= Directions for this task =
Output all of the lines below exactly, and leave out each image.

= Extracted records =
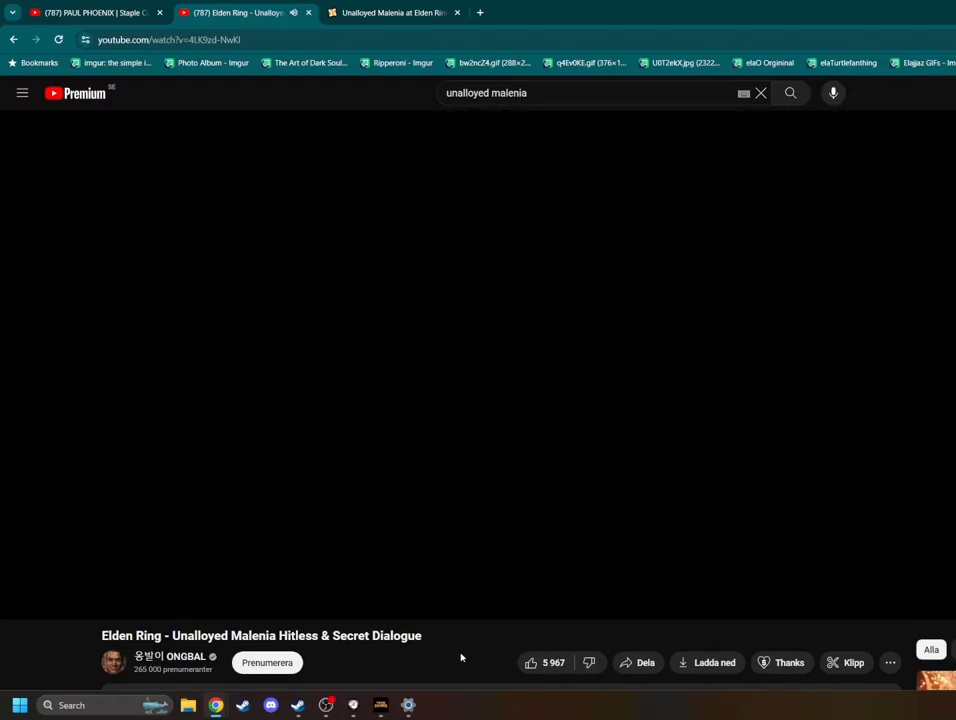
{"dt_ms": 500, "buttons": [], "left_stick": "center", "right_stick": "center", "events": [[50, "START", "up"], [117, "START", "down"], [200, "START", "up"], [250, "START", "down"], [367, "START", "up"], [383, "START", "down"], [467, "START", "up"]]}
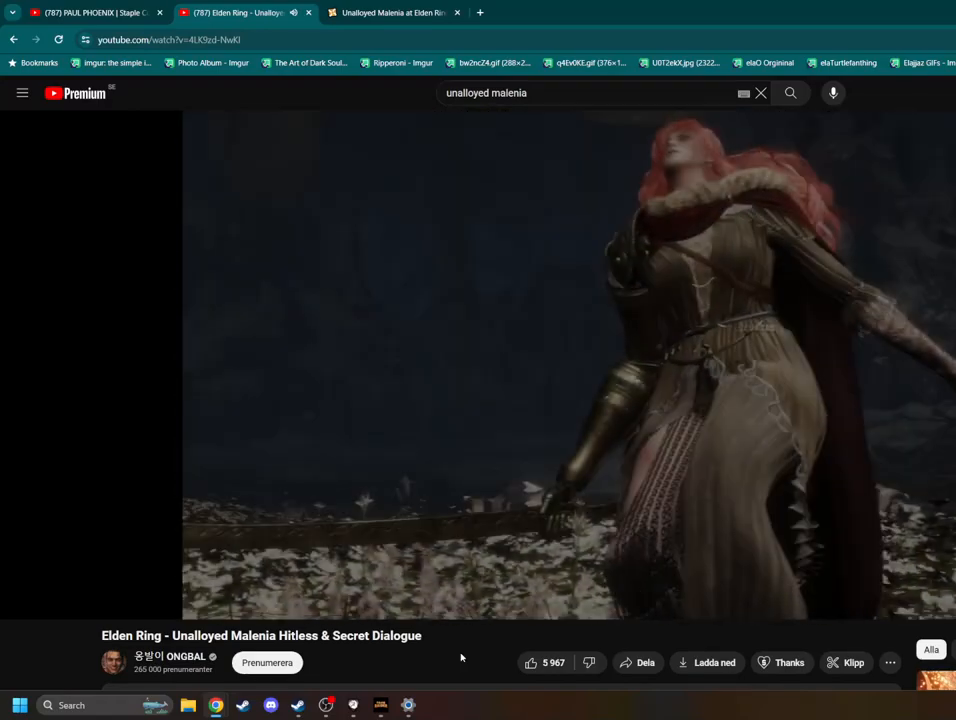
{"dt_ms": 500, "buttons": [], "left_stick": "down", "right_stick": "center", "events": [[250, "left_stick", "down"]]}
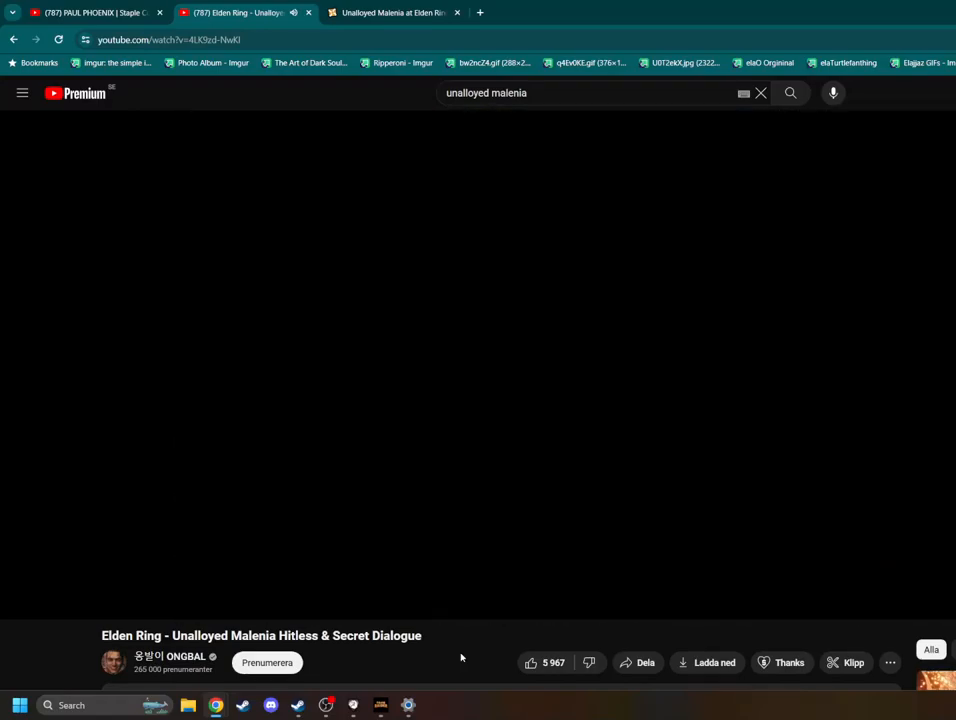
{"dt_ms": 500, "buttons": [], "left_stick": "down", "right_stick": "down", "events": [[317, "right_stick", "down"]]}
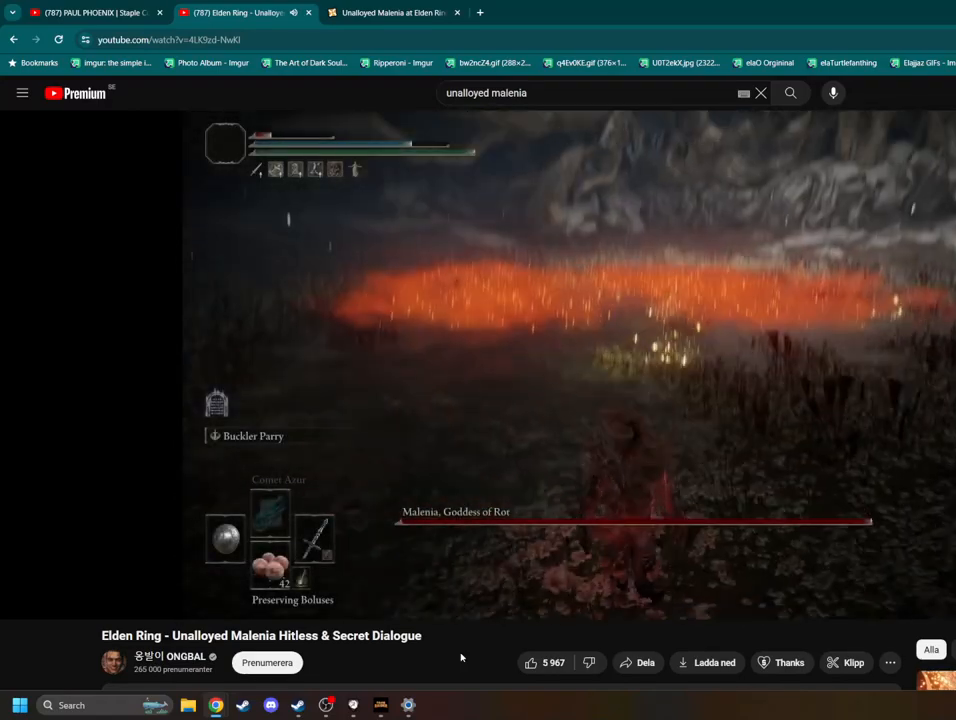
{"dt_ms": 500, "buttons": [], "left_stick": "down", "right_stick": "up", "events": [[33, "right_stick", "center"], [233, "DPAD_RIGHT", "down"], [300, "DPAD_RIGHT", "up"], [417, "right_stick", "up"]]}
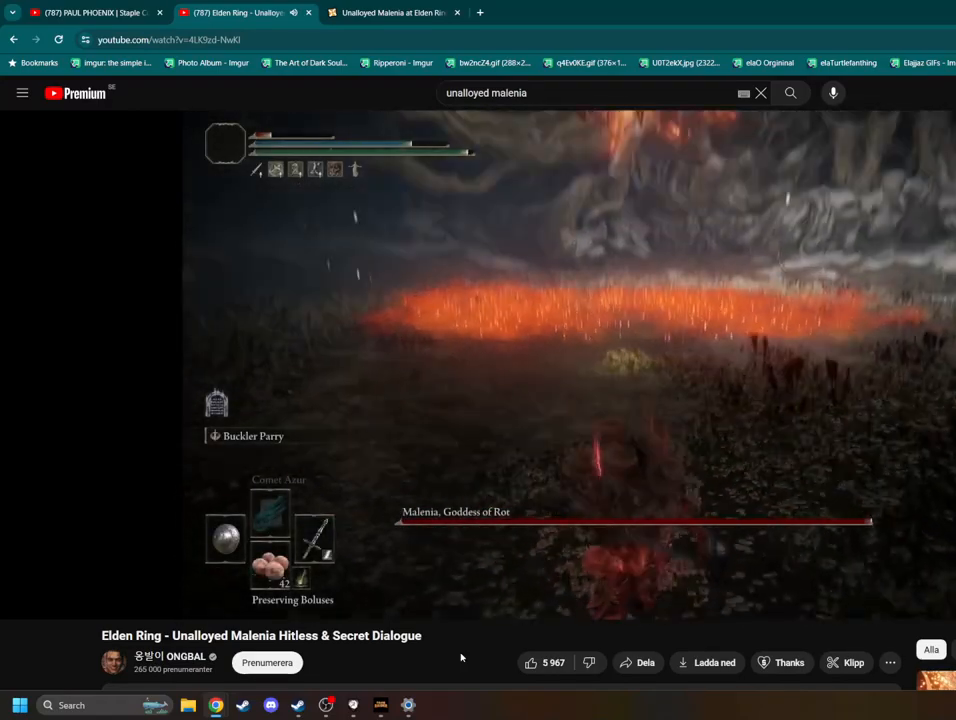
{"dt_ms": 500, "buttons": [], "left_stick": "down", "right_stick": "center", "events": [[83, "right_stick", "center"], [300, "DPAD_LEFT", "down"], [383, "DPAD_LEFT", "up"]]}
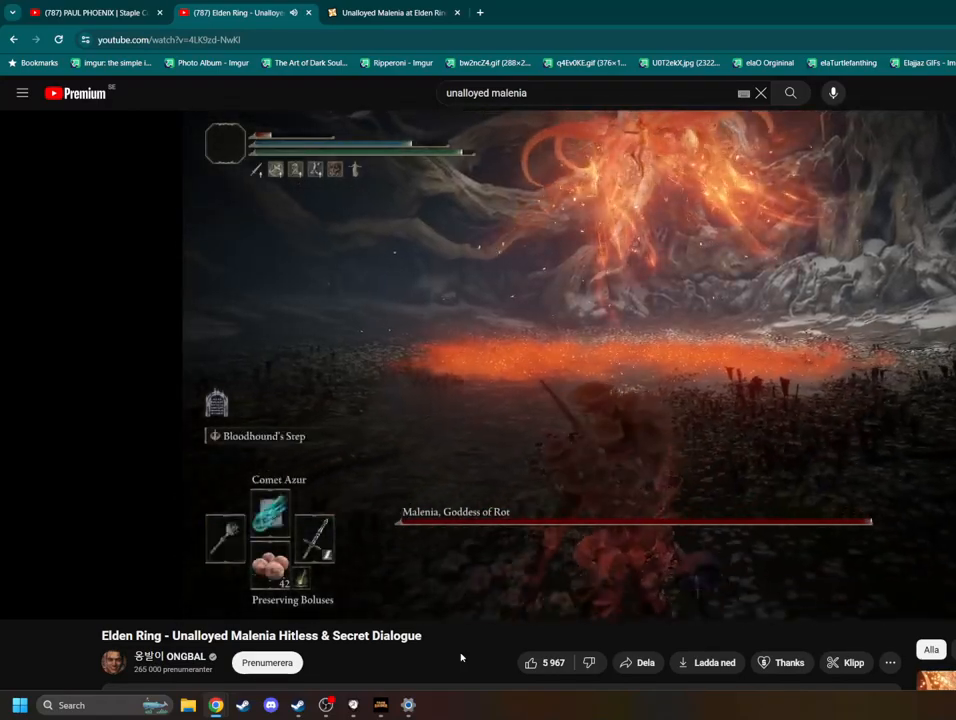
{"dt_ms": 500, "buttons": [], "left_stick": "down", "right_stick": "up", "events": [[117, "right_stick", "up-right"], [167, "right_stick", "center"], [433, "right_stick", "up"]]}
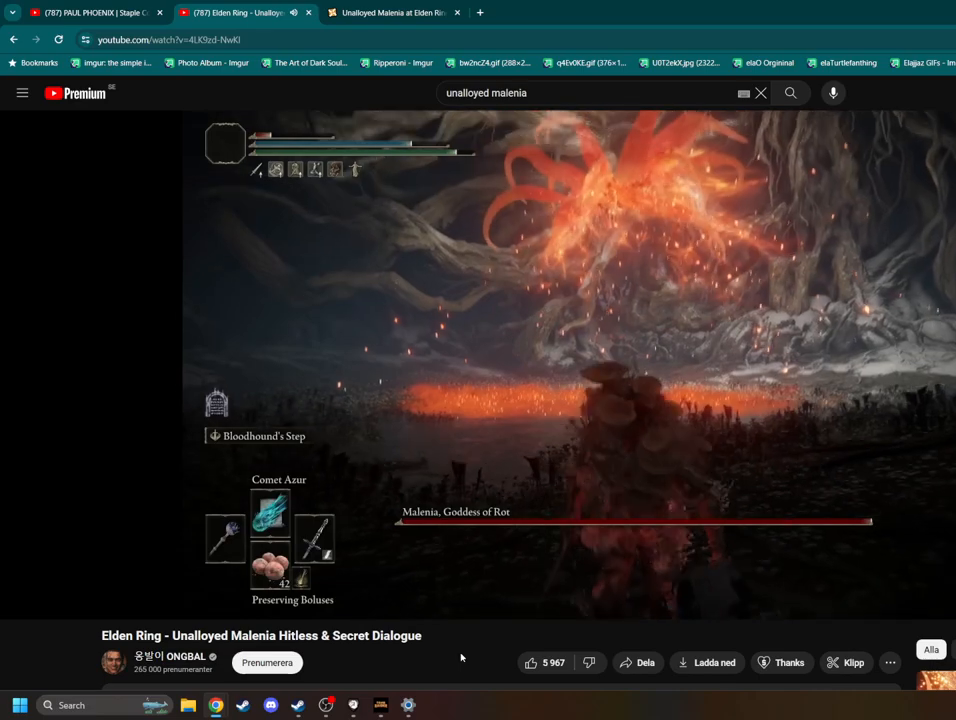
{"dt_ms": 1000, "buttons": [], "left_stick": "down", "right_stick": "center", "events": [[33, "right_stick", "center"], [483, "right_stick", "down"], [550, "right_stick", "center"]]}
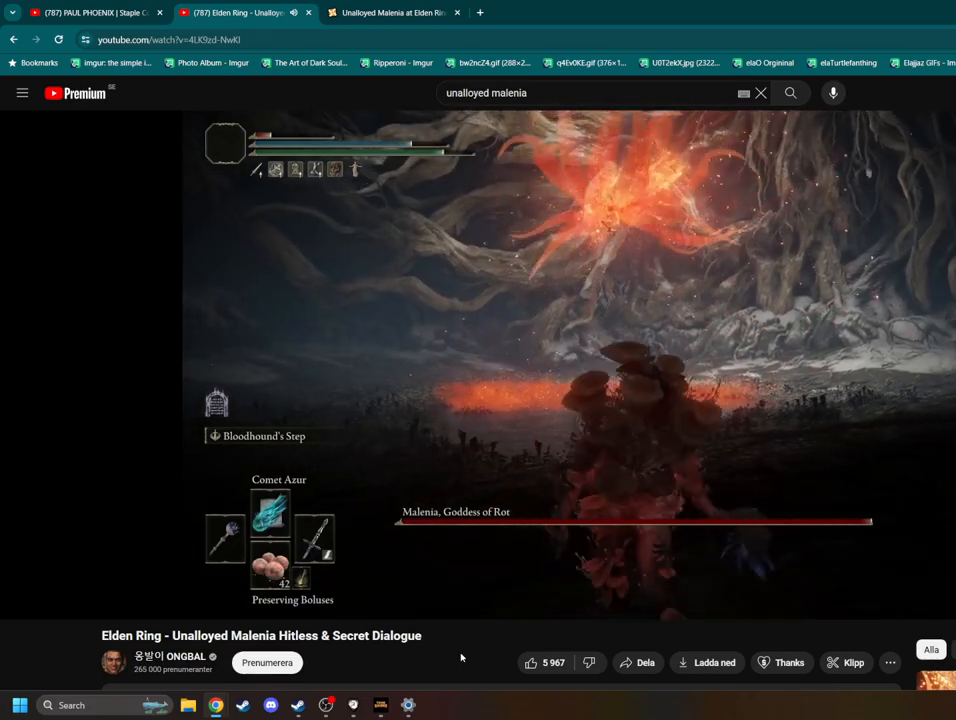
{"dt_ms": 500, "buttons": [], "left_stick": "left", "right_stick": "left", "events": [[333, "left_stick", "down-left"], [400, "right_stick", "left"], [450, "left_stick", "left"]]}
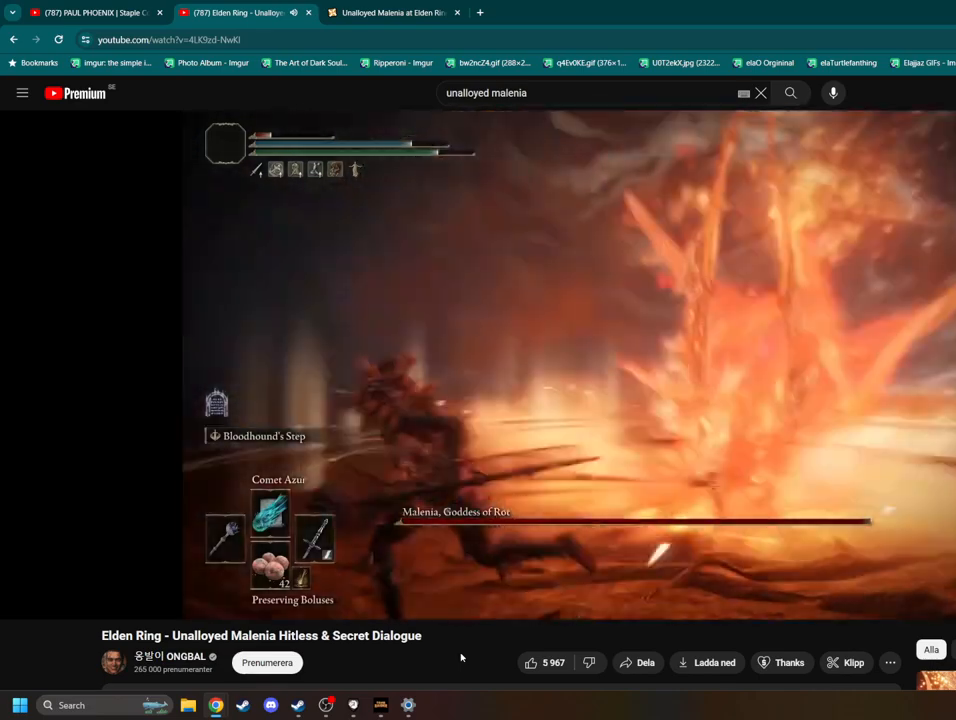
{"dt_ms": 500, "buttons": [], "left_stick": "up-left", "right_stick": "center", "events": [[33, "left_stick", "up-left"], [67, "right_stick", "center"]]}
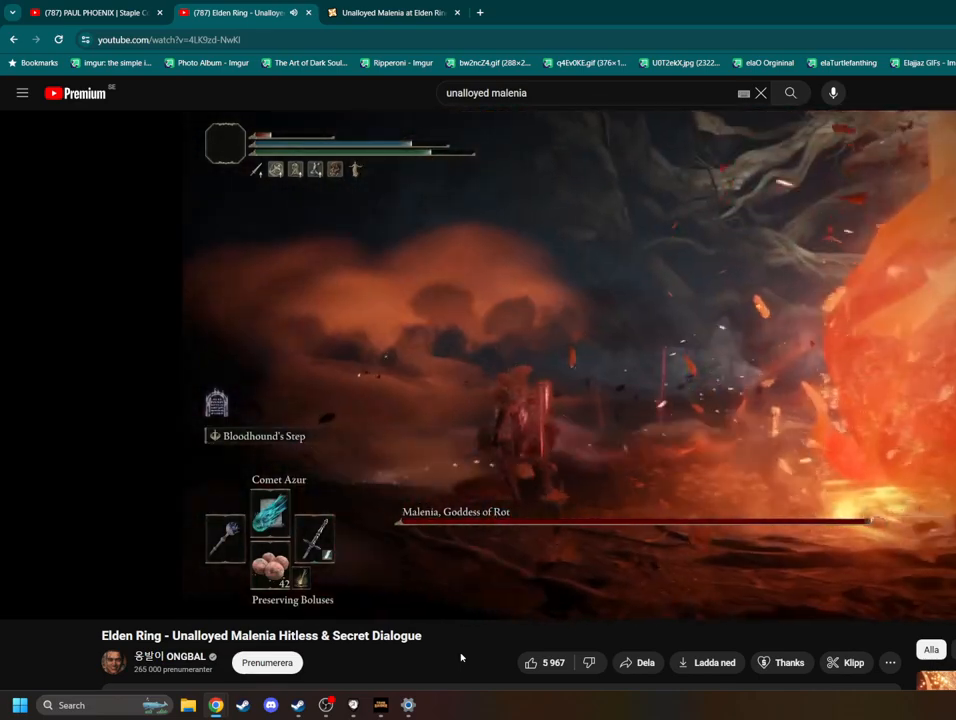
{"dt_ms": 500, "buttons": [], "left_stick": "up-left", "right_stick": "center", "events": [[33, "right_stick", "down-right"], [133, "right_stick", "center"], [300, "right_stick", "down"], [450, "right_stick", "center"]]}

= Response to this task =
{"dt_ms": 500, "buttons": [], "left_stick": "center", "right_stick": "center", "events": [[50, "START", "up"], [117, "START", "down"], [200, "START", "up"], [250, "START", "down"], [367, "START", "up"], [383, "START", "down"], [467, "START", "up"]]}
{"dt_ms": 500, "buttons": [], "left_stick": "down", "right_stick": "center", "events": [[250, "left_stick", "down"]]}
{"dt_ms": 500, "buttons": [], "left_stick": "down", "right_stick": "down", "events": [[317, "right_stick", "down"]]}
{"dt_ms": 500, "buttons": [], "left_stick": "down", "right_stick": "up", "events": [[33, "right_stick", "center"], [233, "DPAD_RIGHT", "down"], [300, "DPAD_RIGHT", "up"], [417, "right_stick", "up"]]}
{"dt_ms": 500, "buttons": [], "left_stick": "down", "right_stick": "center", "events": [[83, "right_stick", "center"], [300, "DPAD_LEFT", "down"], [383, "DPAD_LEFT", "up"]]}
{"dt_ms": 500, "buttons": [], "left_stick": "down", "right_stick": "up", "events": [[117, "right_stick", "up-right"], [167, "right_stick", "center"], [433, "right_stick", "up"]]}
{"dt_ms": 1000, "buttons": [], "left_stick": "down", "right_stick": "center", "events": [[33, "right_stick", "center"], [483, "right_stick", "down"], [550, "right_stick", "center"]]}
{"dt_ms": 500, "buttons": [], "left_stick": "left", "right_stick": "left", "events": [[333, "left_stick", "down-left"], [400, "right_stick", "left"], [450, "left_stick", "left"]]}
{"dt_ms": 500, "buttons": [], "left_stick": "up-left", "right_stick": "center", "events": [[33, "left_stick", "up-left"], [67, "right_stick", "center"]]}
{"dt_ms": 500, "buttons": [], "left_stick": "up-left", "right_stick": "center", "events": [[33, "right_stick", "down-right"], [133, "right_stick", "center"], [300, "right_stick", "down"], [450, "right_stick", "center"]]}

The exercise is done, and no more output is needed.